**Required task**
Render as a numbered list the lines of the data from the line containing "class: Aves" through the end of the data, both inclusive, omitting any blank lines.

>> begin Provided records

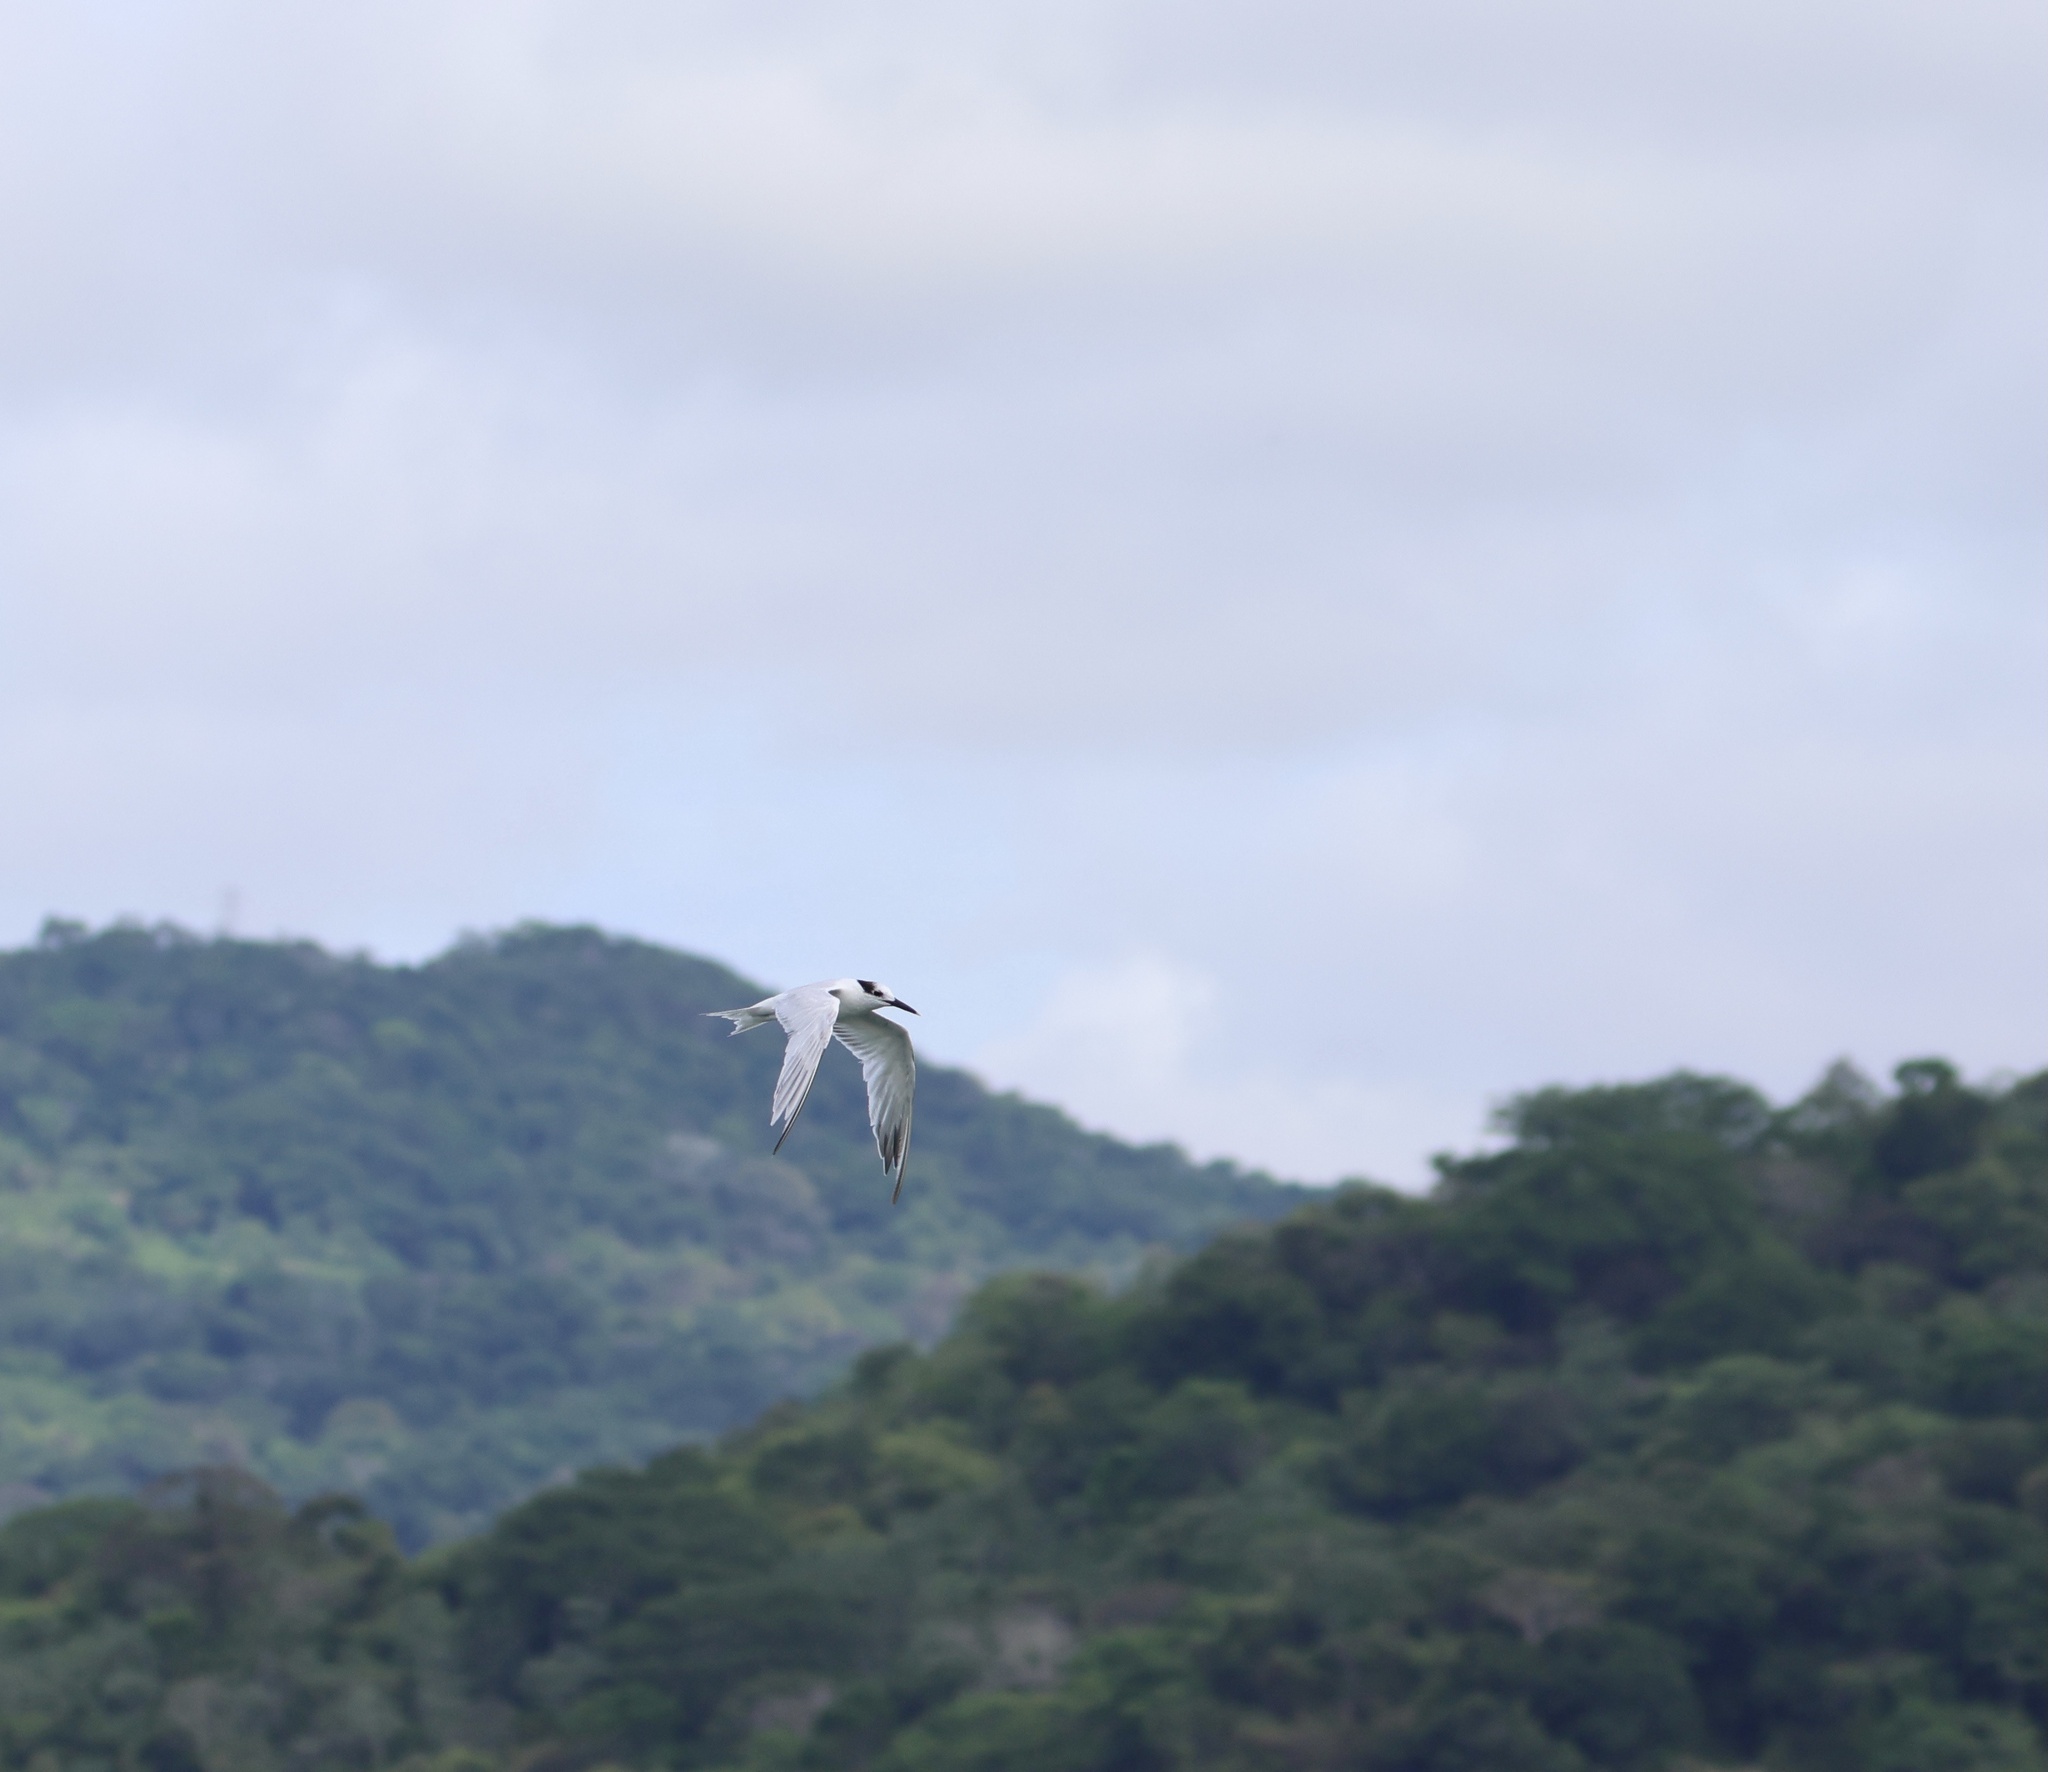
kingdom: Animalia
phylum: Chordata
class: Aves
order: Charadriiformes
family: Laridae
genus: Thalasseus
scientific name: Thalasseus sandvicensis
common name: Sandwich tern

>> end Provided records

**Response**
1. class: Aves
2. order: Charadriiformes
3. family: Laridae
4. genus: Thalasseus
5. scientific name: Thalasseus sandvicensis
6. common name: Sandwich tern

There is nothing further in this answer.